Another significant issue to be tackled is the understanding of and attitudes towards illnesses that are of the mind; mental health awareness initiatives go some way to addressing these. Sympathy is evident when it comes to a broken bone, illness or condition such as diabetes, but when it comes to mental health, there is still stigma, even prejudice attached and some outmoded viewpoints. ‘Keeping a stiff upper lip’ when facing times of trial and not ‘airing your laundry in public’ are attitudes that still persist. When undertaking mental health training, I was quoted that 1 in 3 of us would at some time in our lives suffer with a mental health issue. With its very broad range including grief, depression, loneliness and managing anger, I would suggest that at some point in time, all of us do. It is our reaction to life’s trials that can lead to mental health issues, rather than the issues themselves and so building life skills to promote wellbeing and happiness are, quite rightly, very much in the fore of current educational thinking.

My generation was often kept away from what were deemed ‘adult’ situations; for example, money was never discussed in front of children and attendance at funerals, even those of quite close family members, was often considered inappropriate, the importance of the grieving process not fully understood. Now as adults, how can we help the next generation to come to terms with life’s inevitabilities, if we have not experienced and learned to deal with them ourselves? Teenage anxiety and anger issues were once attributed just to hormones and dealt with more through sanctions than dialogue. A balance has to be struck between shielding our youngsters from the harsher realities and allowing them to grow through life experiences. As parents and educators, this can be tricky to navigate.

Hearing that a young person has expressed suicidal thoughts is alarming: ‘did not see that coming’. However, the Young Minds charity’s statistics suggests that 1 in 4 young people will experience these, and that teenage rates of depression have increased by 70% over the past 25. We read how some groups are far more vulnerable than others: those in care, for example. But this must not let us close our minds to the fact that children in wonderfully supportive, caring and often affluent homes will also have personal battles.

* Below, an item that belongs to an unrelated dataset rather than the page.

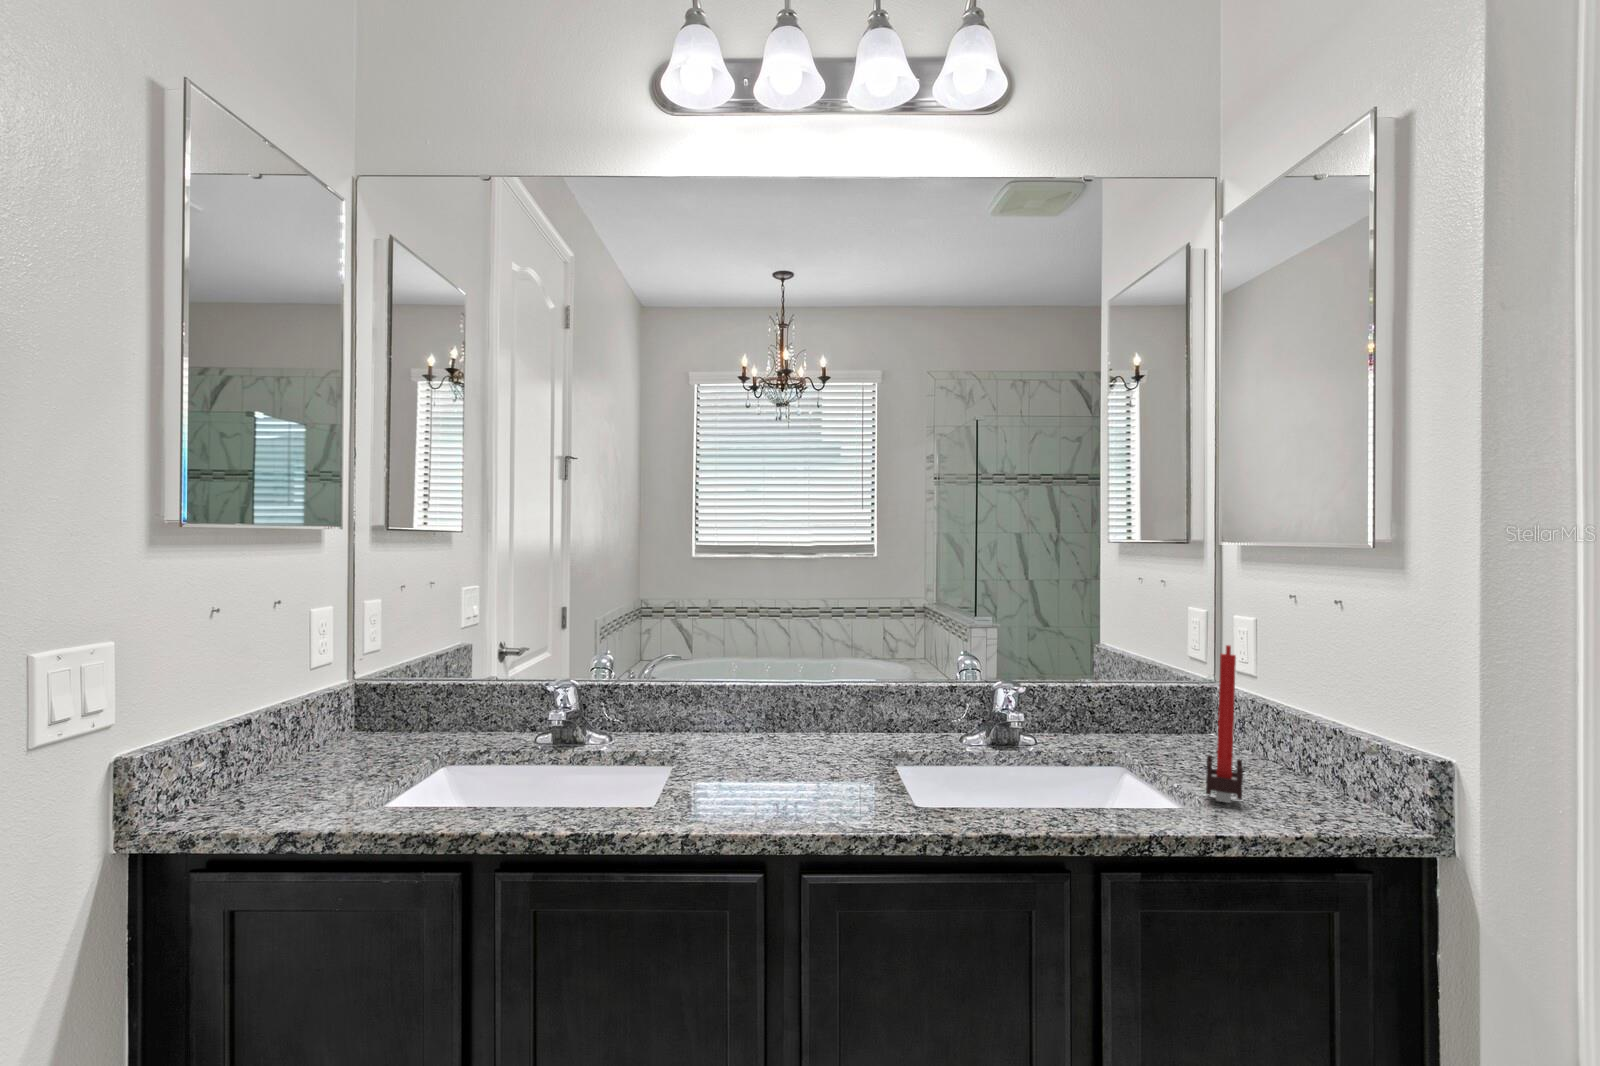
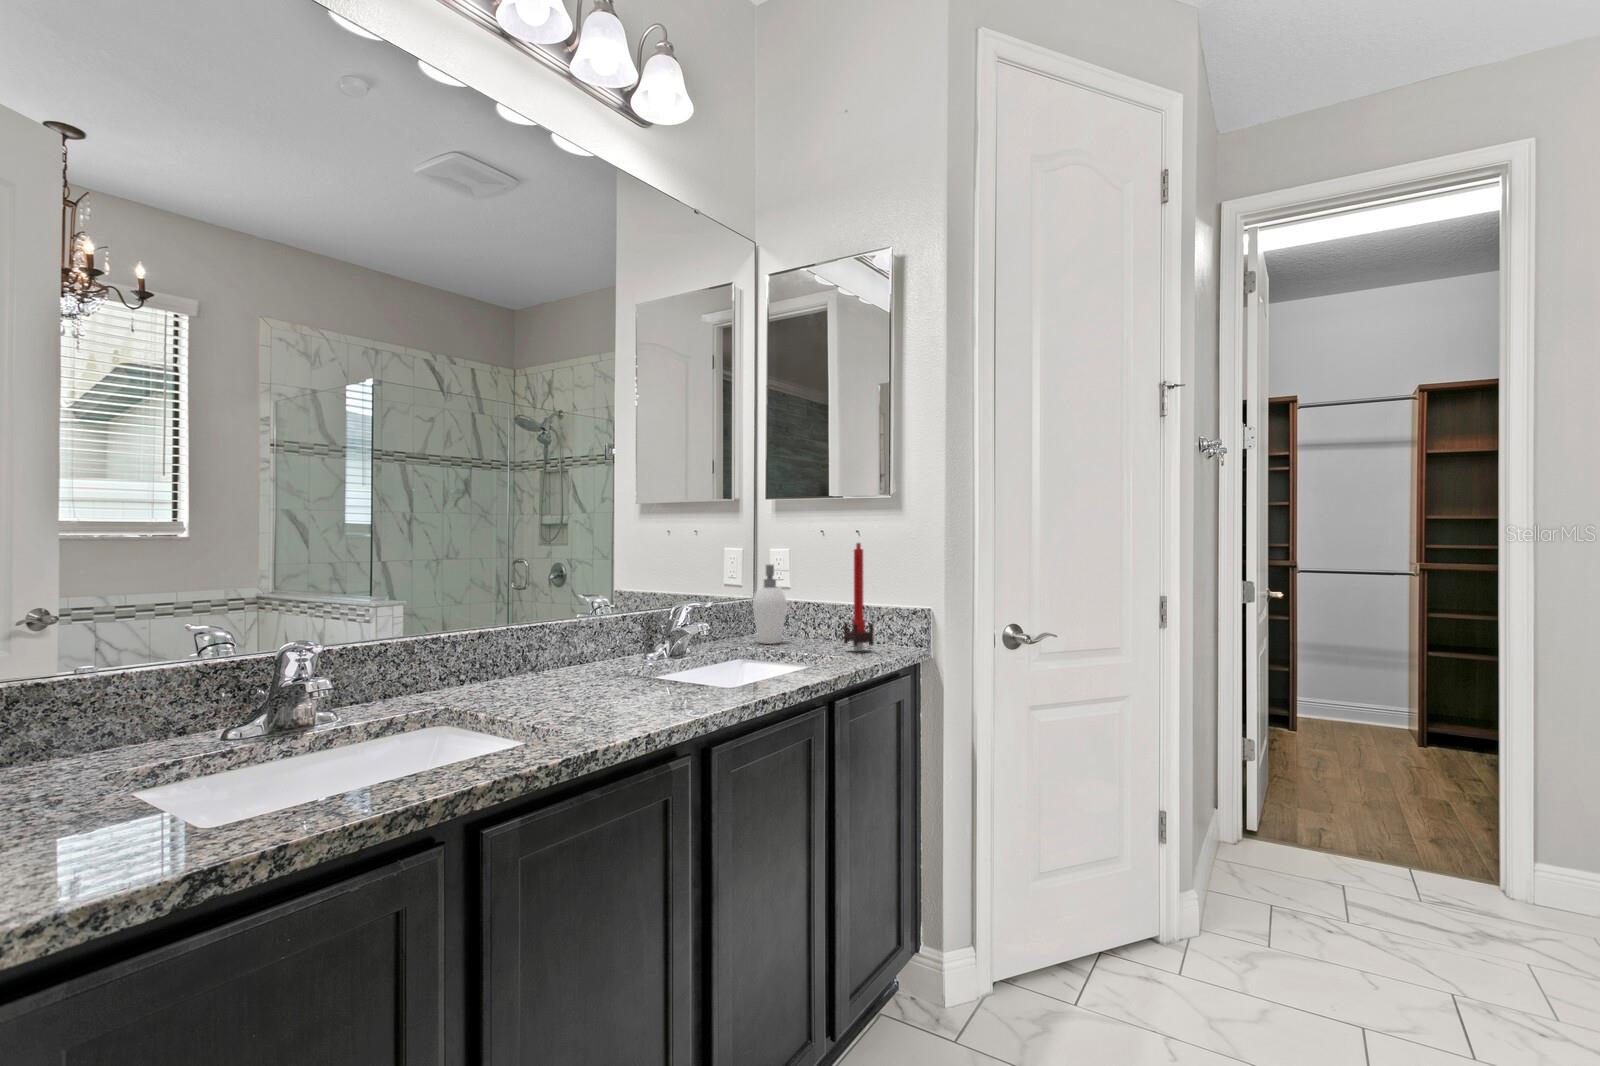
soap dispenser: none [1134,652,1184,757] -> present [753,564,787,644]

Unhelpful is the blame culture, where parenting skills are constantly questioned or inadequacies about spotting obvious signs which lead to crisis situations are highlighted. Pressures on young people these days are important contributory factors. Our young people have ‘never had it better’: there is a wealth of opportunity set before them to travel, to network, to access information and yet along with these, society imposes pressures of conforming, competing and striving for status, often with youngsters being defined by what they do or have, rather than for who they are.

So what are the answers? It certainly is not acceptable to do nothing. Young people need informing that alongside looking great and keeping healthy, they must also nurture positive relationships and mental wellbeing. Children with a wide social circle, appropriate adults to whom they can turn and excellent role models grow into resilient, happy, self-sufficient and confident individuals.

My school, Farlington, believes in ‘educating for confidence’. This does not come about by keeping our children away from pressured situations; quite the contrary. They are steered towards having a go, taking a risk and trying something new, but always in the knowledge that a safety-net of support is there. Failing is always a possibility, but in failing there is no shame, rather learning and growth. Having strong values to underpin the way we live our lives is a vital component: we need to work towards what is good and true and important.

Mental health issues in our society are real and not going away. Our youngsters need to know that they are cherished, believed and taken seriously, whatever they are going through and this will begin by examining our own attitudes and reactions, as parents and educators: more information, more talk and sharing, more getting issues out in to the open are to be encouraged.